Sonnet of Addressing Gertrude Stein

Here is a pronoun to
address
Gertrude
Stein
with
:
dog
you’ve
never
had
before
has
died.

Drop’t Sonnet

When a language drops a distinction (as e.g. English
has modified the 2nd person singular so that I can no longer express the wish,
Tell me spirit! whither wander’st thou? or split a king in two
saying, If thou beest not immortal, look about you!)
there is a lowering of arms,
a thinning of air inside the whole system,
a sadness in the sparrows,
a slipping away of prefixes and wisdom,
’las for alas,
’less for unless,
’pale for impale,
’unsist for unresisting,
and whether is one syllable
and needle rhymes with kneel
(yet I confess not till I met you did I begin to feel

this change as a loss.

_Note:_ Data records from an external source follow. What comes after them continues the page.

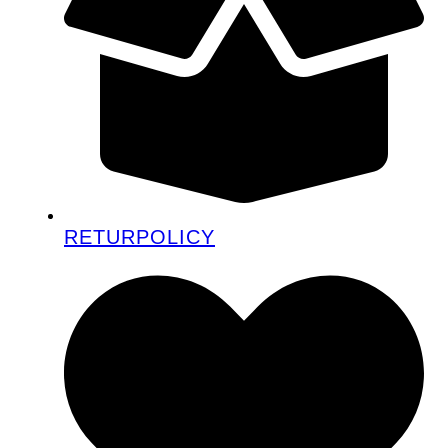
RETURPOLICY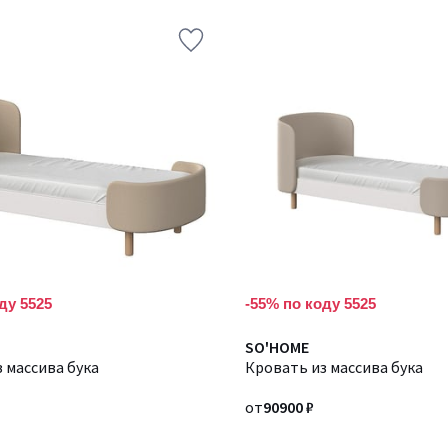
ду 5525
-55% по коду 5525
Количество
SO'HOME
 массива бука
цветов:
Кровать из массива бука
2
от
90900 ₽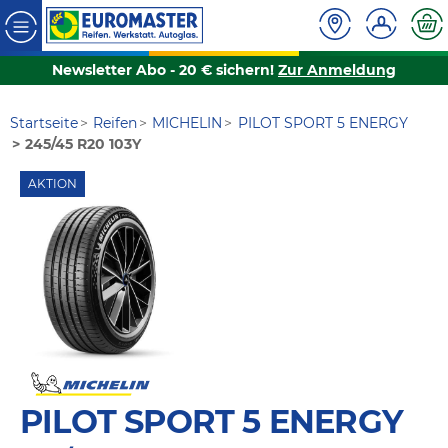
Newsletter Abo - 20 € sichern!
Zur Anmeldung
Startseite
Reifen
MICHELIN
PILOT SPORT 5 ENERGY
245/45 R20 103Y
AKTION
PILOT SPORT 5 ENERGY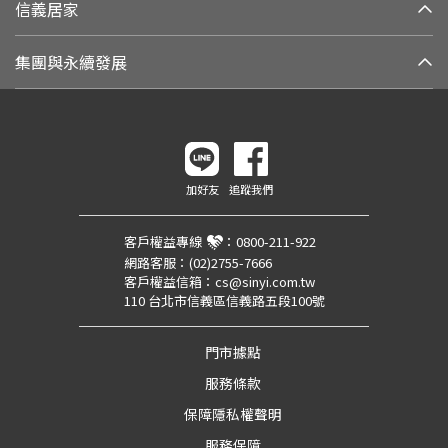
信義居家
集團與永續發展
加好友
追蹤我們
客戶權益專線
：
0800-211-922
網路客服：
(02)2755-7666
客戶權益信箱：
cs@sinyi.com.tw
110 台北市信義區信義路五段100號
門市據點
服務條款
保障隱私權聲明
服務保障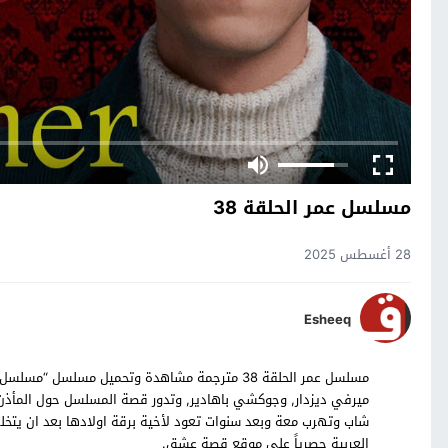
مسلسل عمر الحلقة 38
28 أغسطس 2025
Esheeq
ميرفي ديزدار, وجوكشي باهادير, وتدور قصة المسلسل حول المأذن
العربية حصرياً على موقع قصة عشق.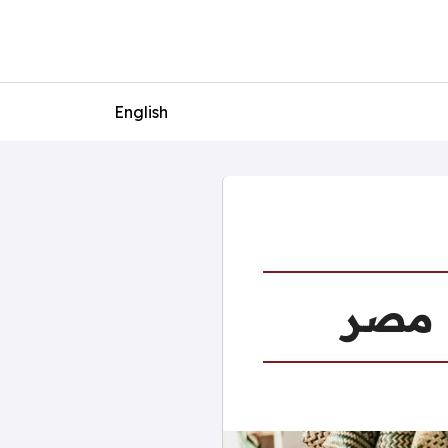
English
ي مصر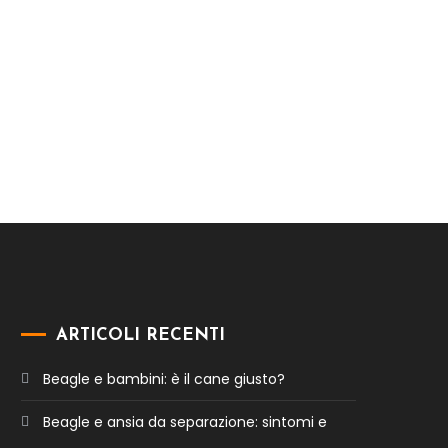
ARTICOLI RECENTI
Beagle e bambini: è il cane giusto?
Beagle e ansia da separazione: sintomi e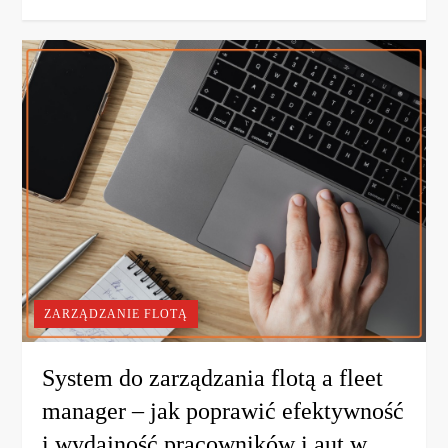
ZARZĄDZANIE FLOTĄ
System do zarządzania flotą a fleet
manager – jak poprawić efektywność
i wydajność pracowników i aut w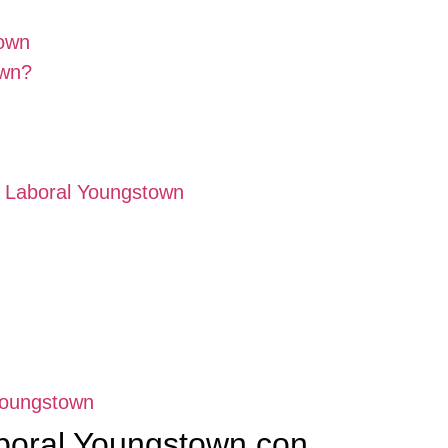
town
own?
 Laboral Youngstown
Youngstown
boral Youngstown con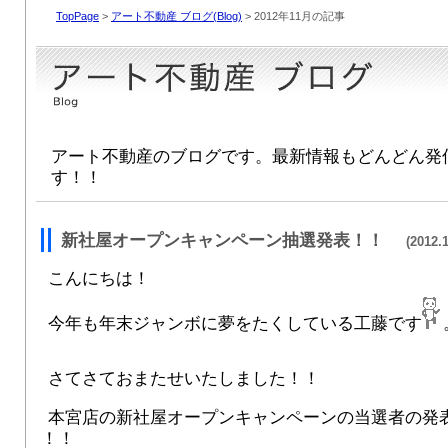
TopPage
>
アート不動産 ブログ(Blog)
> 2012年11月の記事
アート不動産のブログです。最新情報もどんどん発
す！！
新社屋オープンキャンペーン抽選発表！！
(2012.1
こんにちは！
今年も年末ジャンボに夢をたくしている工藤です
さてさておまたせいたしました！！
本宮店の新社屋オープンキャンペーンの当選者の発
！！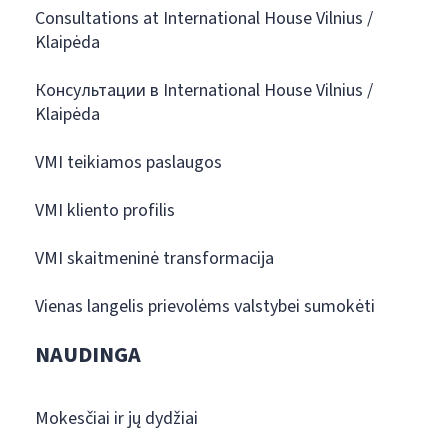
Consultations at International House Vilnius /
Klaipėda
Консультации в International House Vilnius /
Klaipėda
VMI teikiamos paslaugos
VMI kliento profilis
VMI skaitmeninė transformacija
Vienas langelis prievolėms valstybei sumokėti
NAUDINGA
Mokesčiai ir jų dydžiai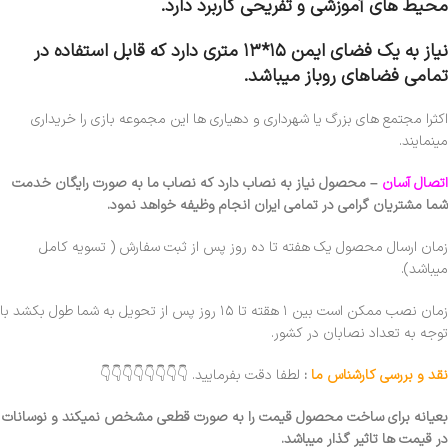
محیط های آموزشی و تفریحی کاربرد دارد.
نیاز به یک فضای ایمن ۱۵*۱۳ متری دارد که قابل استفاده در
تمامی فضاهای روباز میباشد.
اکثرا مجتمع های بزرگ یا شهرداری و دهیاری ها این مجموعه بازی را خریداری
مینمایند.
اتصال آسان
–
محصول نیاز به نصاب دارد که نصاب ما به صورت رایگان خدمت
شما مشتریان گرامی در تمامی ایران انجام وظیفه خواهد نمود.
زمان ارسال محصول یک هفته تا ده روز پس از ثبت سفارش ( تسویه کامل
میباشد).
زمان نصب ممکن است بین ۱ هقته تا ۱۵ روز پس از تحویل به شما طول بکشد با
توجه به تعداد نصابان در کشور.
نقد و بررسی کارشناس ما
:
لطفا دقت بفرمایید. 👇👇👇👇👇👇👇👇
بعیانه برای ساخت محصول قیمت را به صورت قطعی مشخص نمیکند و نوسانات
در قیمت ها تاثیر گذار میباشد.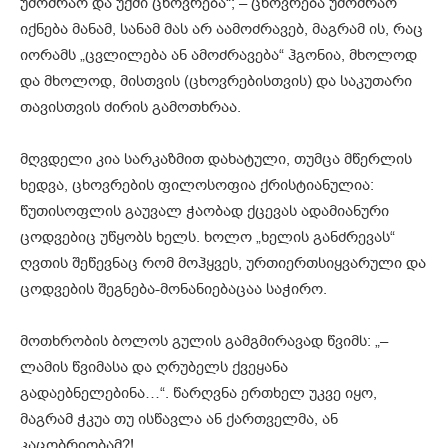
უმოძრაო და უქმი ცხოვრება“; – ცხოვრება უმოძრაო
იქნება მანამ, სანამ მას არ აამოძრავებ, მაგრამ ის, რაც
იორამს „ცვლილება ან ამოძრავება“ ჰგონია, მხოლოდ
და მხოლოდ, მისთვის (ცხოვრებისთვის) და საკუთარი
თავისთვის ძირის გამოთხრაა.
მღვდელი კია სარკაზმით დახატული, თუმცა მწერლის
ხედვა, ცხოვრების ფილოსოფია ქრისტიანულია:
წუთისოფლის გაუვალ ჭაობად ქცევას ადამიანური
ცოდვებიც უწყობს ხელს. ხოლო „ხელის განძრევას“
ღვთის შეწევნაც რომ მოჰყვეს, ურთიერთსიყვარული და
ცოდვების შეგნება-მონანიებაცაა საჭირო.
მოთხრობის ბოლოს გულის გამგმირავად წვიმს: „–
ლამის წვიმასა და ღრუბელს ქვეყანა
გადაებნელებინა…“. წარღვნა ერთხელ უკვე იყო,
მაგრამ ჭკუა თუ ისწავლა ან ქართველმა, ან
კაცობრიობამ?!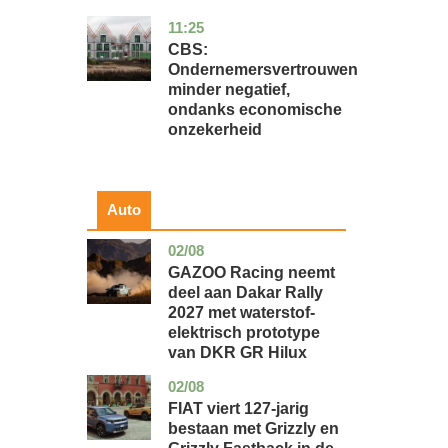
11:25
zuid-
economie
holland
CBS:
Ondernemersvertrouwen
minder negatief,
ondanks economische
onzekerheid
Auto
02/08
auto
GAZOO Racing neemt
deel aan Dakar Rally
2027 met waterstof-
elektrisch prototype
van DKR GR Hilux
02/08
auto
FIAT viert 127-jarig
bestaan met Grizzly en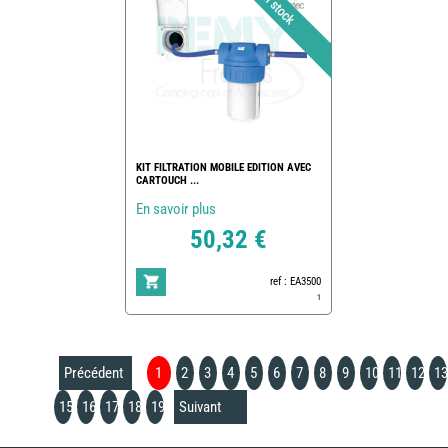
KIT FILTRATION MOBILE EDITION AVEC
CARTOUCH ...
En savoir plus
50,32 €
ref : EA3500
1
Précédent
1
2
3
4
5
6
7
8
9
10
11
12
13
15
16
17
18
19
Suivant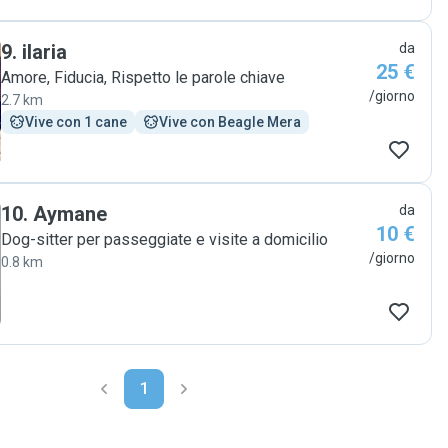
9
.
ilaria
da
25 €
Amore, Fiducia, Rispetto le parole chiave
/giorno
2.7 km
Vive con 1 cane
Vive con Beagle Mera
10
.
Aymane
da
10 €
Dog-sitter per passeggiate e visite a domicilio
/giorno
0.8 km
1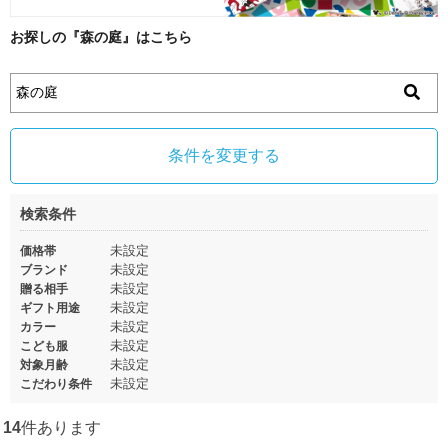
お探しの『森の庭』はこちら
条件を変更する
検索条件
未設定
価格帯
未設定
ブランド
未設定
贈る相手
未設定
ギフト用途
未設定
カラー
未設定
こども服
未設定
対象月齢
未設定
こだわり条件
14
件あります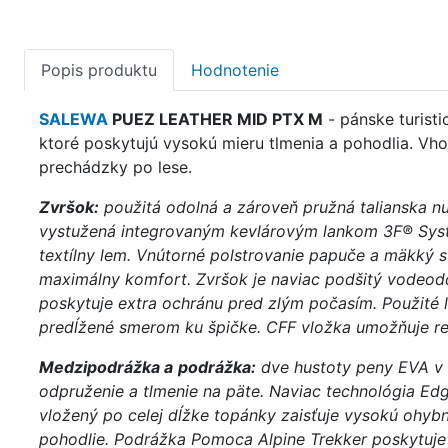
Popis produktu
Hodnotenie
SALEWA
PUEZ LEATHER MID PTX M
- pánske turisti
ktoré poskytujú vysokú mieru tlmenia a pohodlia. Vho
prechádzky po lese.
Zvršok:
použitá odolná a zároveň pružná talianska nu
vystužená integrovaným kevlárovým lankom 3F® Syst
textílny lem. Vnútorné polstrovanie papuče a mäkký 
maximálny komfort. Zvršok je naviac podšitý vodeo
poskytuje extra ochránu pred zlým počasím. Použité l
predĺžené smerom ku špičke. CFF vložka umožňuje re
Medzipodrážka a
podrážka:
dve hustoty peny EVA v
odpruženie a tlmenie na päte. Naviac technológia Edgi
vložený po celej dĺžke topánky zaisťuje vysokú ohybno
pohodlie. Podrážka Pomoca Alpine Trekker poskytuje 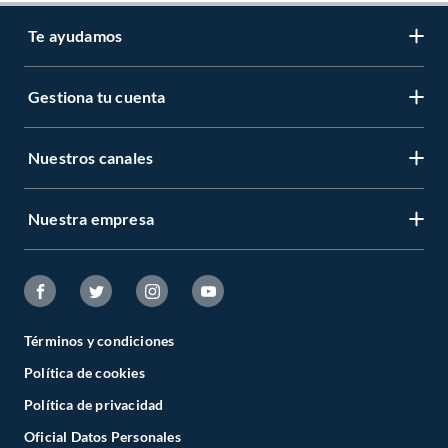
Te ayudamos
Gestiona tu cuenta
Nuestros canales
Nuestra empresa
Términos y condiciones
Política de cookies
Política de privacidad
Oficial Datos Personales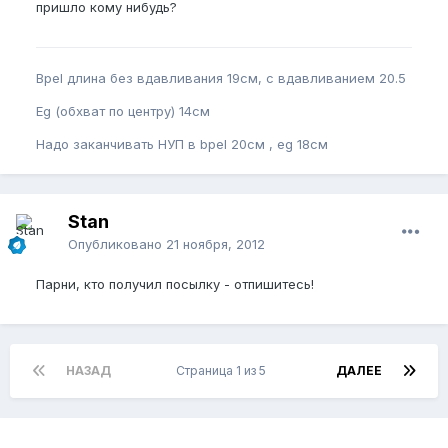
пришло кому нибудь?
Bpel длина без вдавливания 19см, с вдавливанием 20.5
Eg (обхват по центру) 14см
Надо заканчивать НУП в bpel 20см , eg 18см
Stan
Опубликовано
21 ноября, 2012
Парни, кто получил посылку - отпишитесь!
НАЗАД
Страница 1 из 5
ДАЛЕЕ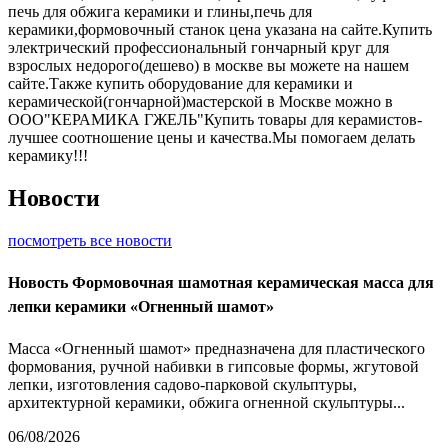
печь для обжига керамики и глины,печь для
керамики,формовочный станок цена указана на сайте.Купить
электрический профессиональный гончарный круг для
взрослых недорого(дешево) в москве вы можете на нашем
сайте.Также купить оборудование для керамики и
керамической(гончарной)мастерской в Москве можно в
ООО"КЕРАМИКА ГЖЕЛЬ"Купить товары для керамистов-
лучшее соотношение цены и качества.Мы помогаем делать
керамику!!!
Новости
посмотреть все новости
Новость
Формовочная шамотная керамическая масса для
лепки керамики «Огненный шамот»
Масса «Огненный шамот» предназначена для пластического
формования, ручной набивки в гипсовые формы, жгутовой
лепки, изготовления садово-парковой скульптуры,
архитектурной керамики, обжига огненной скульптуры...
06/08/2026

There was something about the laundry chute down which we tumbled – this
   mineshaft,
      cataract,
          toboggan slide (waterslide, landslide),
          plummet,
              sheer descent,
                     amnesia drop,
                     vertical dive,
                             this fast rainpipe,
                                 this precipitance,
                                    this parachute,
                             this headlong fall,
                             this
                             streaming
                             downspout of voodoo pine –
                             that cried out to be addressed
                             as
                             thine).